#### Task goal
Rewrite every one of the records below, swapping "box plot" for "box-and-whisker plot" and changing nothing else. Leave the pictures out of your answer.

#### Raw data
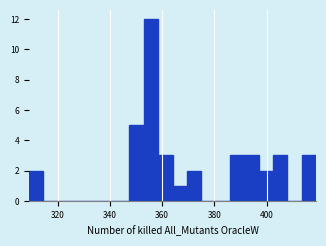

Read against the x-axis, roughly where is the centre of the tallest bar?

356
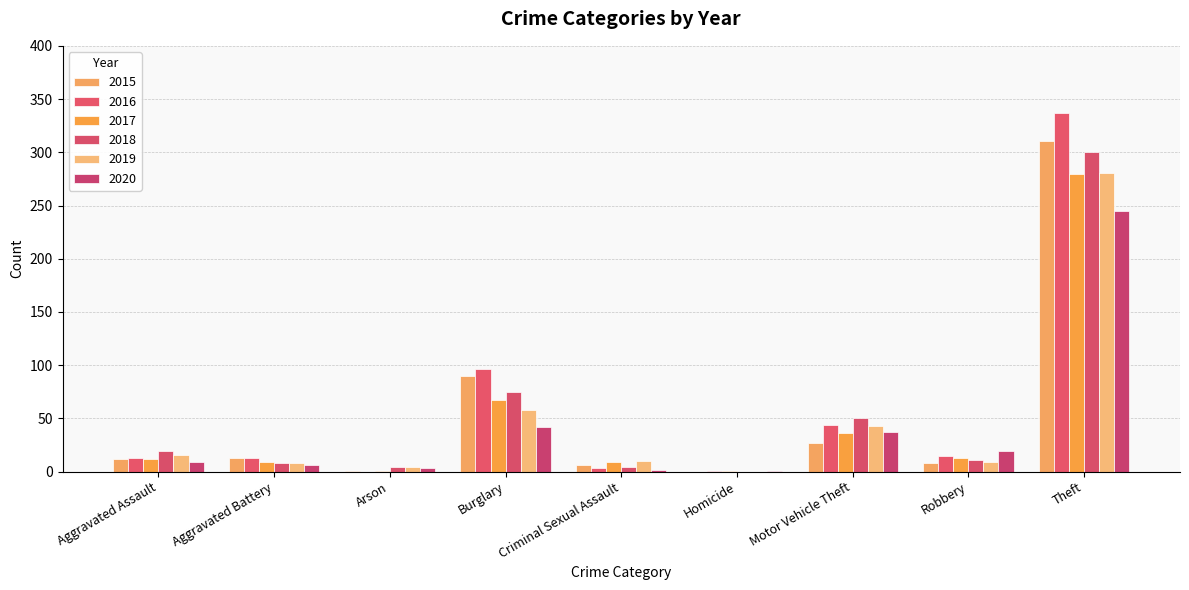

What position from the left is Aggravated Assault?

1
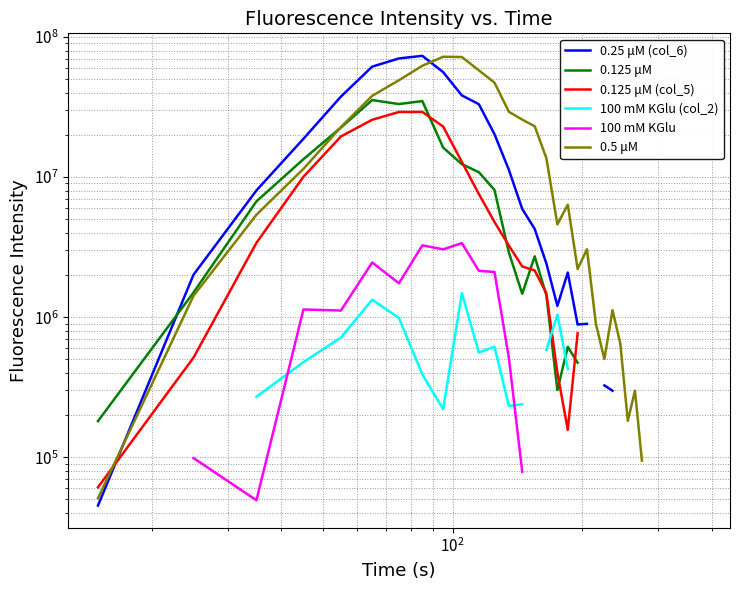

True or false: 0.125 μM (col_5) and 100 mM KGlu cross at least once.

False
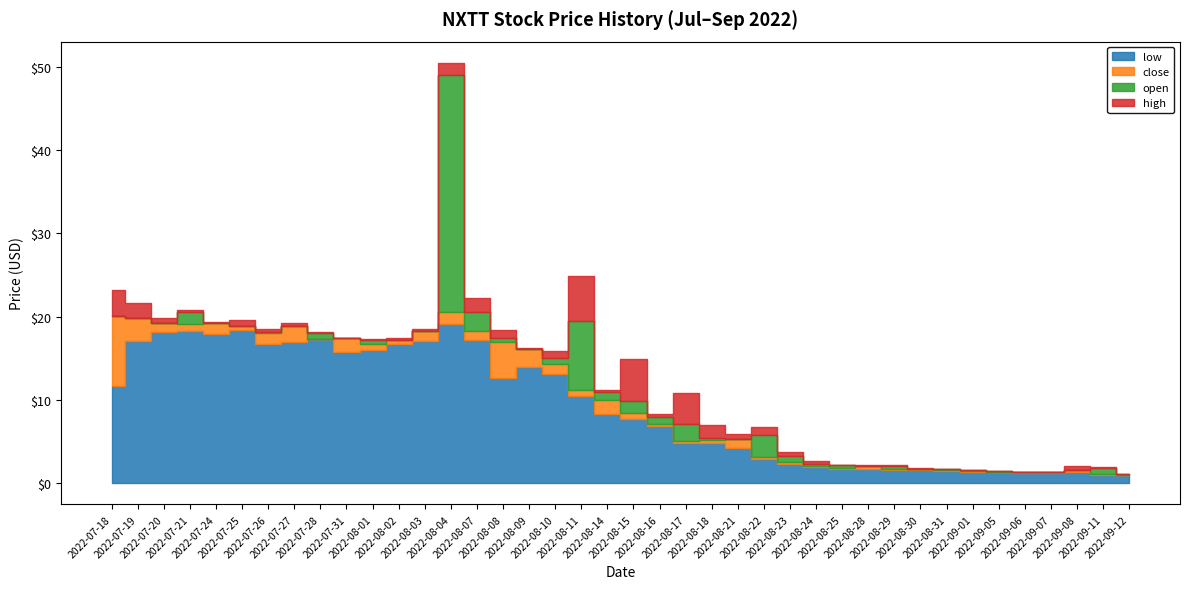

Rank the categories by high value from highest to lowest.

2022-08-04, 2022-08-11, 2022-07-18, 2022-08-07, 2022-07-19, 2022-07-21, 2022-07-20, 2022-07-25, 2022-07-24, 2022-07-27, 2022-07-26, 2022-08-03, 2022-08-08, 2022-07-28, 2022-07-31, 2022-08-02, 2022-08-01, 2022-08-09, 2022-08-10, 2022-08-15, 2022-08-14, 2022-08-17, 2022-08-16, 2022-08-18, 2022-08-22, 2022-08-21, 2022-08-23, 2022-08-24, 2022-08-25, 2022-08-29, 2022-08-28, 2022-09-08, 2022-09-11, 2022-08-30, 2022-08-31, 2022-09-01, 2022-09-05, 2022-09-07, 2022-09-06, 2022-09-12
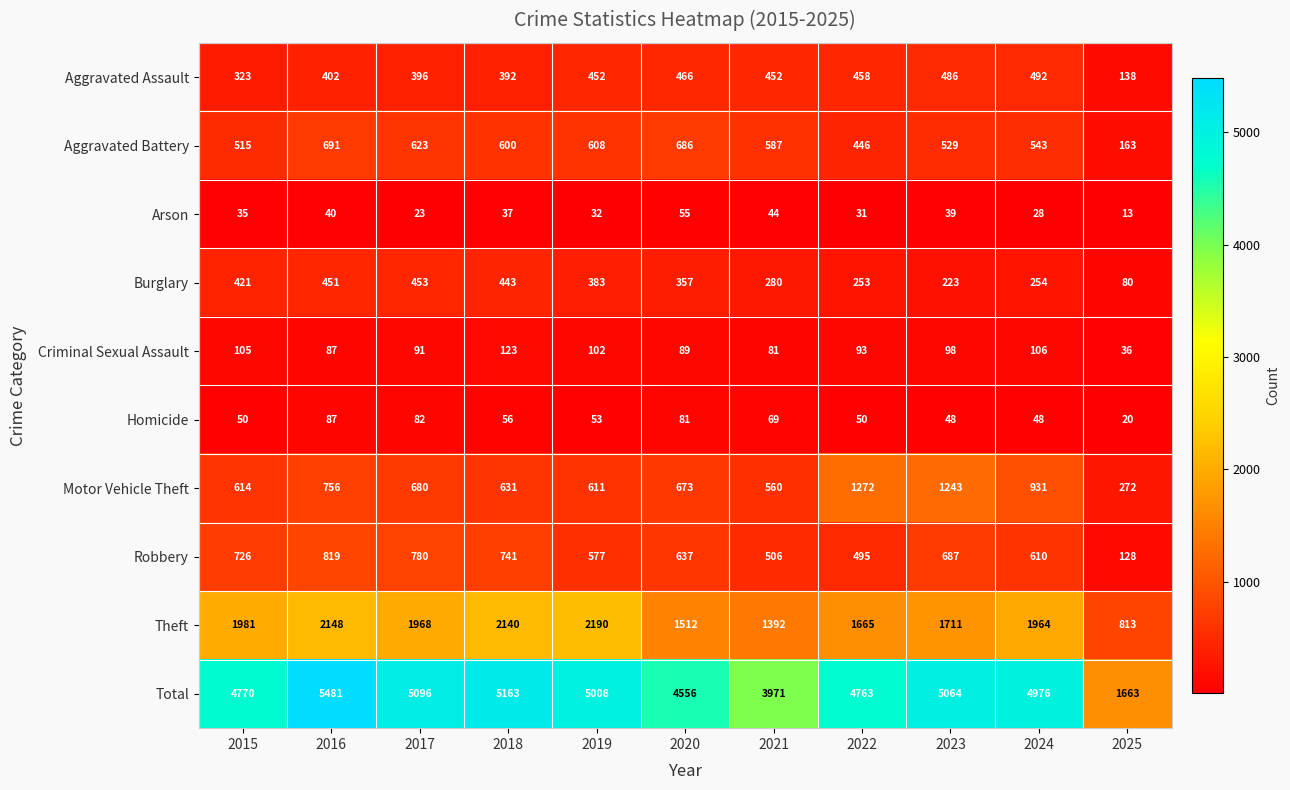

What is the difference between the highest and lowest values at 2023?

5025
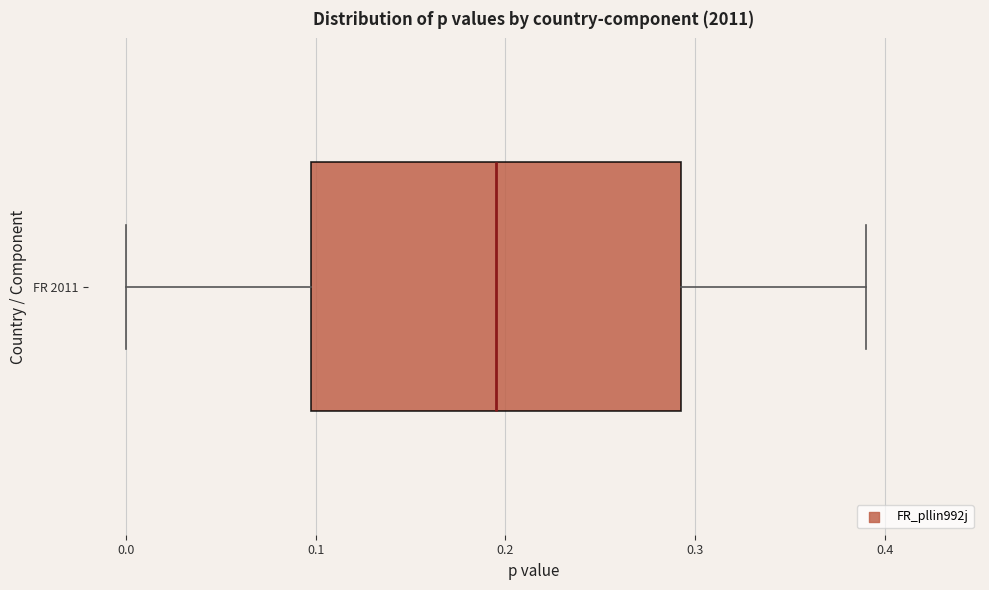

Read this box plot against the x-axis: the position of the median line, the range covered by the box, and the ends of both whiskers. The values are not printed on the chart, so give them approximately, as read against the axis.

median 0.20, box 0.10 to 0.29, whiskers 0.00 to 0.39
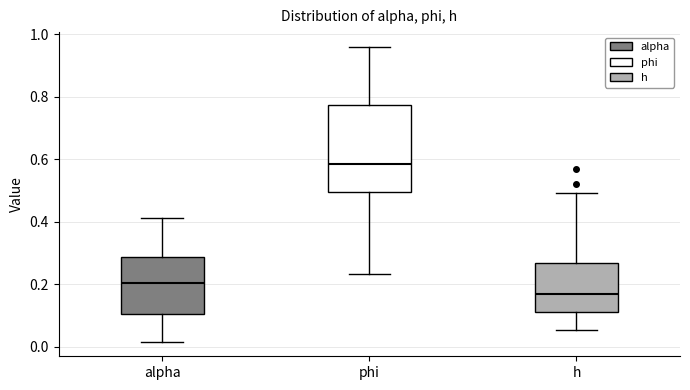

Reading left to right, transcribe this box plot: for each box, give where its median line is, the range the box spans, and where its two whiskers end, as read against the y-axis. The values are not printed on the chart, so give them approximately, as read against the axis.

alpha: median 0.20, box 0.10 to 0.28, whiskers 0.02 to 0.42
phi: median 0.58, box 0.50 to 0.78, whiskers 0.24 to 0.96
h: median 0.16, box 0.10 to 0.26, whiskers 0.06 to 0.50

#### Solved problem
Read against the x-axis, roughly where is the centre of the tallest bar?

356

What position from the left is Aggravated Assault?

1

True or false: 0.125 μM (col_5) and 100 mM KGlu cross at least once.

False

Rank the categories by high value from highest to lowest.

2022-08-04, 2022-08-11, 2022-07-18, 2022-08-07, 2022-07-19, 2022-07-21, 2022-07-20, 2022-07-25, 2022-07-24, 2022-07-27, 2022-07-26, 2022-08-03, 2022-08-08, 2022-07-28, 2022-07-31, 2022-08-02, 2022-08-01, 2022-08-09, 2022-08-10, 2022-08-15, 2022-08-14, 2022-08-17, 2022-08-16, 2022-08-18, 2022-08-22, 2022-08-21, 2022-08-23, 2022-08-24, 2022-08-25, 2022-08-29, 2022-08-28, 2022-09-08, 2022-09-11, 2022-08-30, 2022-08-31, 2022-09-01, 2022-09-05, 2022-09-07, 2022-09-06, 2022-09-12

What is the difference between the highest and lowest values at 2023?

5025

Read this box-and-whisker plot against the x-axis: the position of the median line, the range covered by the box, and the ends of both whiskers. The values are not printed on the chart, so give them approximately, as read against the axis.

median 0.20, box 0.10 to 0.29, whiskers 0.00 to 0.39

Reading left to right, transcribe this box-and-whisker plot: for each box, give where its median line is, the range the box spans, and where its two whiskers end, as read against the y-axis. The values are not printed on the chart, so give them approximately, as read against the axis.

alpha: median 0.20, box 0.10 to 0.28, whiskers 0.02 to 0.42
phi: median 0.58, box 0.50 to 0.78, whiskers 0.24 to 0.96
h: median 0.16, box 0.10 to 0.26, whiskers 0.06 to 0.50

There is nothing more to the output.